DETROIT — The exhibition Fluent in the Language of Dreams at Wasserman Projects picks up a project that Michele Oka Doner began 40 years ago. Doner is a native Floridian, but spent almost two decades in Michigan, pursuing degrees at University of Michigan and setting up an experimental studio practice. It was at the Detroit Institute of Arts (DIA) that Doner first attempted to render her notion of “personal hieroglyphics” — that is, to discover and build a language out of nature’s organic forms and found objects.

“I’ve always had a sense, from the time I saw hieroglyphics, that they were connected to the natural world, in shape and thought,” said Doner, in a phone interview with Hyperallergic. “The other idea I had was that they were language as form, instead of word. For example, the hieroglyphic for ‘red’ in ancient times was a flamingo in flight, because that’s where they saw red. It’s just beautiful how they weren’t separating living [from] nature. Over the years I have developed that thought and honed the notion that language comes from nature.”

Fluent in the Language of Dreams, installation view

Doner has titled her series Pages; the first two were shown at DIA in 1978, and now, “Pages III and IV” have made their debut at Wasserman Projects. At a glance, they read as meticulous arrangements of found objects, like rocks, bone fragments, shells, and the occasional bit of plastic, that look like indecipherable messages written on the gallery’s polished concrete floor. But closer observation reveals many of these minute forms to be exactingly built out of kiln-fired clay by Doner, who has rendered dozens of similar but individualized figures in a language ordered only by her own consciousness.
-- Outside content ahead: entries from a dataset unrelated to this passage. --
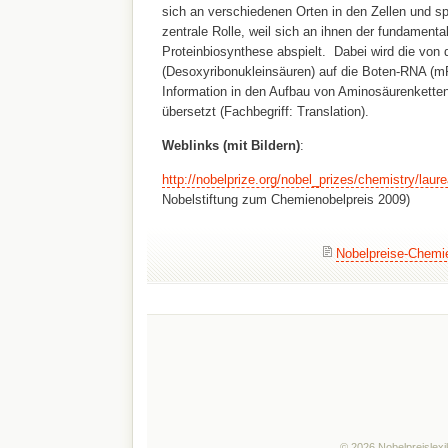
sich an verschiedenen Orten in den Zellen und sp
zentrale Rolle, weil sich an ihnen der fundamenta
Proteinbiosynthese abspielt. Dabei wird die von
(Desoxyribonukleinsäuren) auf die Boten-RNA (m
Information in den Aufbau von Aminosäurenketten,
übersetzt (Fachbegriff: Translation).
Weblinks (mit Bildern)
:
http://nobelprize.org/nobel_prizes/chemistry/laur
Nobelstiftung zum Chemienobelpreis 2009)
Nobelpreise-Chemi
© 2026 Nobelpreislexi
Doner’s influences are multitudinous, drawing on how language has been described in literature and religion, from ancient times to today.

A detail view of Doner’s wunderkammer of elements and inspirational forms

“The nuance of emotion is probably only 3,000 years old,” Doner asserts. “In The Iliad, Homer writes that when the warriors looked at the battlefield, they said, ‘The Gods commanded me to do this,’ but in The Odyssey, the warriors looked at the battlefield and they wept. Julian Jaynes, in his remarkable book, The Origin of Consciousness and the Breakdown of the Bicameral Mind, asks, what happened? And, as it turns out, what happened was the development of consciousness, and feeling that came with it. So I’m interested [in] language as a living form, and how it keeps shifting.”

Doner’s “Glyph” hangs to the left. The artist describes the larger form as “my own giant, that is speaking or grunting these words.” (image courtesy Wasserman Projects)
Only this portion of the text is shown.